*WHAT IS BEING ASKED*:
Please write out every line of the material below without changing a single character.

RECORDS FOR THIS EXERCISE START

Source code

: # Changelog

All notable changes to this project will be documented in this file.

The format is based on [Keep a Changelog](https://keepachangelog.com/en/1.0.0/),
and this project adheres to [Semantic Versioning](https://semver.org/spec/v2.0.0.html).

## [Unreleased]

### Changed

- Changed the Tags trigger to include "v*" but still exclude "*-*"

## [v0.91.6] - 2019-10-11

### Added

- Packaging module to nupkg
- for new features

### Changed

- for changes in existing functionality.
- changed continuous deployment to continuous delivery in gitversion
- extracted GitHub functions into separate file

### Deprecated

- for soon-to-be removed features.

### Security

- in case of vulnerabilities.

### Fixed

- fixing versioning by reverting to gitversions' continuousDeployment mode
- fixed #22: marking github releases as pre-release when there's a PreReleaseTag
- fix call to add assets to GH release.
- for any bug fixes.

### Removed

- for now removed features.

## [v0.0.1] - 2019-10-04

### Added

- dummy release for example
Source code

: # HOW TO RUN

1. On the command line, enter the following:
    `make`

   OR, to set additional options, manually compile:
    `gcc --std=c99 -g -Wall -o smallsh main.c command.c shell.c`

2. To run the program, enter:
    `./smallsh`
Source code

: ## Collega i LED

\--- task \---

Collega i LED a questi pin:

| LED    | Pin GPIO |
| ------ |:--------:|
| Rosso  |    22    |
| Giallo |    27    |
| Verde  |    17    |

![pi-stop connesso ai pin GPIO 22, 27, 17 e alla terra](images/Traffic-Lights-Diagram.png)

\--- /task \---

RECORDS FOR THIS EXERCISE END

*EXERCISE ANSWER*:
Source code

: # Changelog

All notable changes to this project will be documented in this file.

The format is based on [Keep a Changelog](https://keepachangelog.com/en/1.0.0/),
and this project adheres to [Semantic Versioning](https://semver.org/spec/v2.0.0.html).

## [Unreleased]

### Changed

- Changed the Tags trigger to include "v*" but still exclude "*-*"

## [v0.91.6] - 2019-10-11

### Added

- Packaging module to nupkg
- for new features

### Changed

- for changes in existing functionality.
- changed continuous deployment to continuous delivery in gitversion
- extracted GitHub functions into separate file

### Deprecated

- for soon-to-be removed features.

### Security

- in case of vulnerabilities.

### Fixed

- fixing versioning by reverting to gitversions' continuousDeployment mode
- fixed #22: marking github releases as pre-release when there's a PreReleaseTag
- fix call to add assets to GH release.
- for any bug fixes.

### Removed

- for now removed features.

## [v0.0.1] - 2019-10-04

### Added

- dummy release for example
Source code

: # HOW TO RUN

1. On the command line, enter the following:
    `make`

   OR, to set additional options, manually compile:
    `gcc --std=c99 -g -Wall -o smallsh main.c command.c shell.c`

2. To run the program, enter:
    `./smallsh`
Source code

: ## Collega i LED

\--- task \---

Collega i LED a questi pin:

| LED    | Pin GPIO |
| ------ |:--------:|
| Rosso  |    22    |
| Giallo |    27    |
| Verde  |    17    |

![pi-stop connesso ai pin GPIO 22, 27, 17 e alla terra](images/Traffic-Lights-Diagram.png)

\--- /task \---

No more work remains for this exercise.